What you return should match the listing exactly, minus its images.

Given records Start Marker

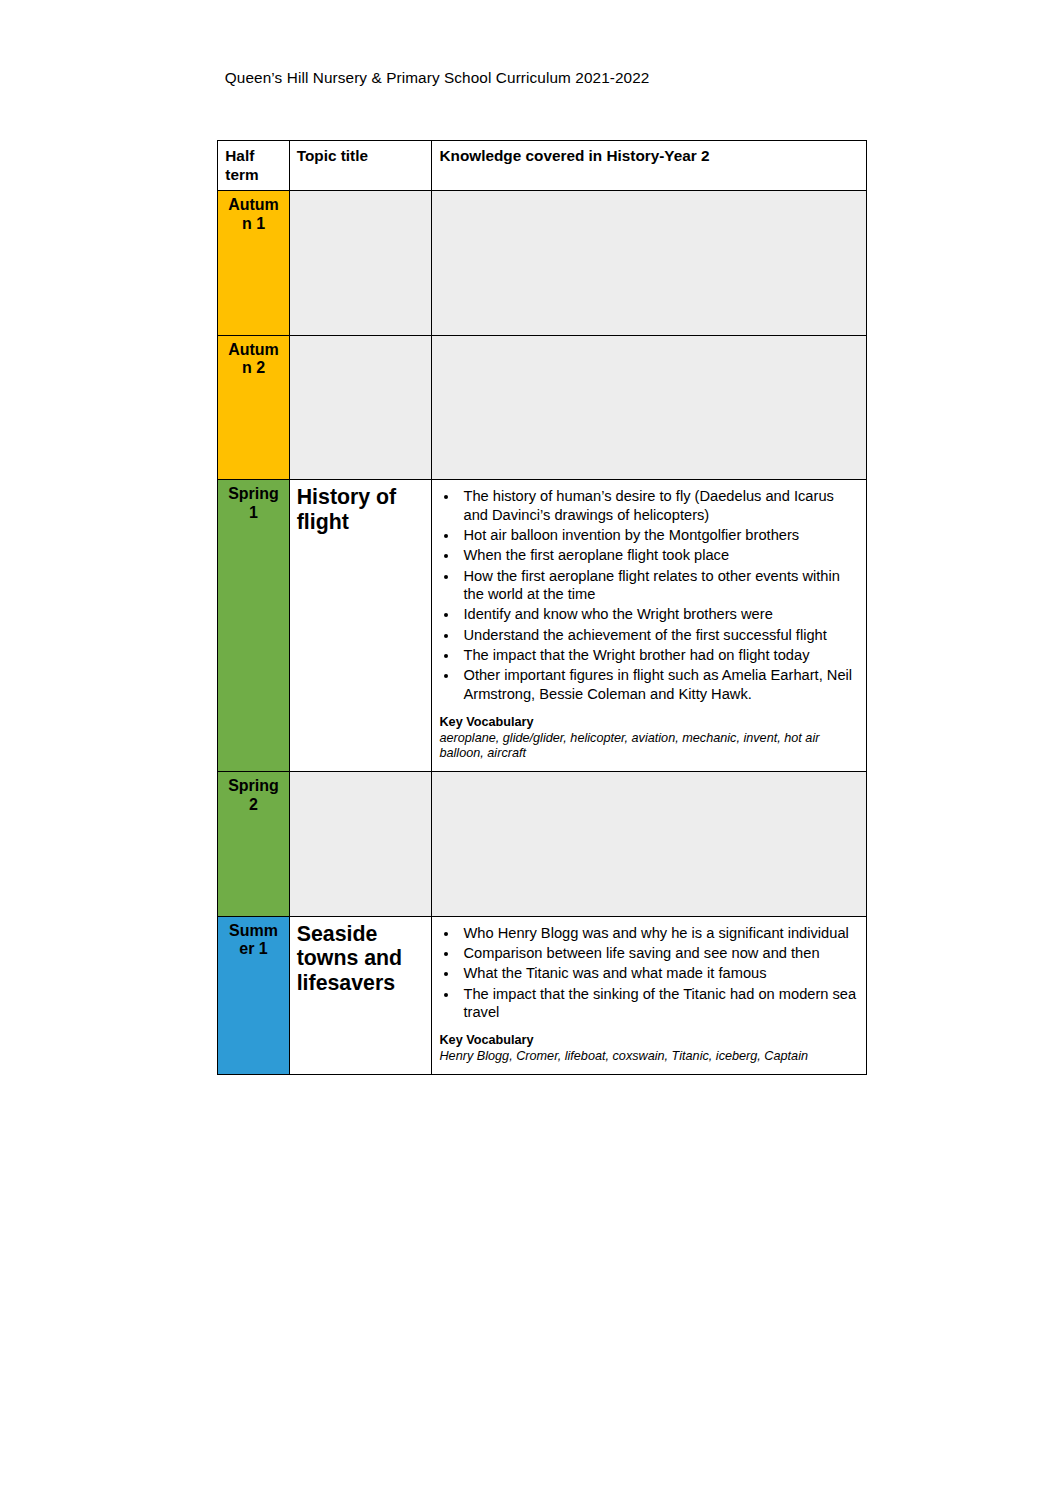Queen’s Hill Nursery & Primary School Curriculum 2021-2022
| Half term | Topic title | Knowledge covered in History-Year 2 |
| --- | --- | --- |
| Autumn 1 | | |
| Autumn 2 | | |
| Spring 1 | History of flight | The history of human’s desire to fly (Daedelus and Icarus and Davinci’s drawings of helicopters) Hot air balloon invention by the Montgolfier brothers When the first aeroplane flight took place How the first aeroplane flight relates to other events within the world at the time Identify and know who the Wright brothers were Understand the achievement of the first successful flight The impact that the Wright brother had on flight today Other important figures in flight such as Amelia Earhart, Neil Armstrong, Bessie Coleman and Kitty Hawk. Key Vocabulary aeroplane, glide/glider, helicopter, aviation, mechanic, invent, hot air balloon, aircraft |
| Spring 2 | | |
| Summer 1 | Seaside towns and lifesavers | Who Henry Blogg was and why he is a significant individual Comparison between life saving and see now and then What the Titanic was and what made it famous The impact that the sinking of the Titanic had on modern sea travel Key Vocabulary Henry Blogg, Cromer, lifeboat, coxswain, Titanic, iceberg, Captain |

Given records End Marker

### Written answer
Queen’s Hill Nursery & Primary School Curriculum 2021-2022
| Half term | Topic title | Knowledge covered in History-Year 2 |
| --- | --- | --- |
| Autumn 1 | | |
| Autumn 2 | | |
| Spring 1 | History of flight | The history of human’s desire to fly (Daedelus and Icarus and Davinci’s drawings of helicopters) Hot air balloon invention by the Montgolfier brothers When the first aeroplane flight took place How the first aeroplane flight relates to other events within the world at the time Identify and know who the Wright brothers were Understand the achievement of the first successful flight The impact that the Wright brother had on flight today Other important figures in flight such as Amelia Earhart, Neil Armstrong, Bessie Coleman and Kitty Hawk. Key Vocabulary aeroplane, glide/glider, helicopter, aviation, mechanic, invent, hot air balloon, aircraft |
| Spring 2 | | |
| Summer 1 | Seaside towns and lifesavers | Who Henry Blogg was and why he is a significant individual Comparison between life saving and see now and then What the Titanic was and what made it famous The impact that the sinking of the Titanic had on modern sea travel Key Vocabulary Henry Blogg, Cromer, lifeboat, coxswain, Titanic, iceberg, Captain |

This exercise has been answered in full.